For Children to Age 8

Glass Slipper, Gold Sandal: A Worldwide Cinderella by Paul Fleischman (Holt, $16.95, 9780805079531/080507953X). "This is the best multicultural book I've seen in a long time. The Cinderella story is told in more than one thousand countries, and this book opens windows to many of those traditions. Cinderella flits to a different country on every page, and the illustrations are gorgeous.
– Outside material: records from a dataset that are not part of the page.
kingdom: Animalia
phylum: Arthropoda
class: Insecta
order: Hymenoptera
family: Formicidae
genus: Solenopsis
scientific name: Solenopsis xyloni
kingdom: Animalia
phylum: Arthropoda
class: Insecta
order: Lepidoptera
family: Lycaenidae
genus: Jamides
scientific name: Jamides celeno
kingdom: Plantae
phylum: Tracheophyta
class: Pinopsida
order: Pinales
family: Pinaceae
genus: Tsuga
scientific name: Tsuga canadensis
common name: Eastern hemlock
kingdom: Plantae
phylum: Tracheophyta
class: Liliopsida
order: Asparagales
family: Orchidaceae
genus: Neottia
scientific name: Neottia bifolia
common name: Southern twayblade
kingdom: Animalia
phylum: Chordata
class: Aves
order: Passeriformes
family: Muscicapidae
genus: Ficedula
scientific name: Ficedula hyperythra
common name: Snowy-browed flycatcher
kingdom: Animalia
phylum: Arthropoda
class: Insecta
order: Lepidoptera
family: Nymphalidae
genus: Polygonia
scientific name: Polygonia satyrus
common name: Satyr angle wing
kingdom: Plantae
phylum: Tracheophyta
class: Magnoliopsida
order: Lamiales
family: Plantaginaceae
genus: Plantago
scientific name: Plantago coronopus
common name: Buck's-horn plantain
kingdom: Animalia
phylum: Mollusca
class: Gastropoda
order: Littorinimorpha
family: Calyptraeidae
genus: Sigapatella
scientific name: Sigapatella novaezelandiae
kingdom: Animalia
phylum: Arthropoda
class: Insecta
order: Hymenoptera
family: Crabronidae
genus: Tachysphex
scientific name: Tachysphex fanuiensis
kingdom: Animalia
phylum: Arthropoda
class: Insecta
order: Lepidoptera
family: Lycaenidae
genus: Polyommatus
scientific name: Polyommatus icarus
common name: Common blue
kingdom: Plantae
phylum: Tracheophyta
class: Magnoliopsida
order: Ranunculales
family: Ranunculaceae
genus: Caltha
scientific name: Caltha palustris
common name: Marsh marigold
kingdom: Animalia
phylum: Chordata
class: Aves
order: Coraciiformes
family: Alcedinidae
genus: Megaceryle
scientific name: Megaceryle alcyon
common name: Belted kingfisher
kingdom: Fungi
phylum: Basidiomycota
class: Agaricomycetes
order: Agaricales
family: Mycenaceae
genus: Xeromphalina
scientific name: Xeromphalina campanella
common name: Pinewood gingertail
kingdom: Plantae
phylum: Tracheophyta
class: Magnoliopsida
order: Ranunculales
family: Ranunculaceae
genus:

We cannot keep this book on our shelves."--Laura DeLaney, The Rediscovered Bookshop, Boise, Idaho

For Ages 9 to 12

Little Klein by Anne Ylvisaker (Candlewick, $15.99, 9780763633592/0763633593). "Little Klein is a gem! He is the youngest of several strapping, mischievous Klein boys. Their salesman father is absent for weeks at a time, and their mother is a wise, gutsy woman. A stray dog named LeRoy joins the fray, with delightful results."--Sue Carita, The Toadstool Bookshop, Milford, N.H.